Some general tips for writing multi-byte UART handlers. I recommend skipping a blocking multi-byte UART receiver altogether in favor of an interrupt driven approach. The reasoning here is that UART is asynchronous, and so any event could happen at any time. Assuming things will happen in a set sequence is a recipe for getting a locked handler. If you must do a blocking multi-byte UART receiver, I highly recommend wrapping the entire thing in one while loop, and then treating the contents of that while loop like an interrupt handler. I also recommend doing only one read of the ISR per loop (should be the very first thing you do), so that you can be assured that there isn't a change in the ISR flags mid-handler. Finally, it's safe to always read RDR (after storing a copy of the ISR), and to clear all flags at the end of your handler.
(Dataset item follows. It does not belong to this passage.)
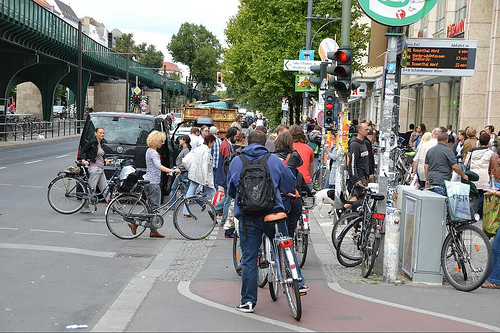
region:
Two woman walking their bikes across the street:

Writing a blocking handler this way will directly translate to a good interrupt handler.
You can do transmission and reception handling in the same handler 'simultaneously'. A single register read to RDR won't measurably preempt the transmission of a new byte in your TX sequence (and vice versa); register writes and reads happen much faster than clocking a new UART byte, even at high baud rates.
Your reasoning for using IDLE to frame sequences of UART bytes is sound. This is a good way to prevent framing errors for potentially unreliable incoming UART data.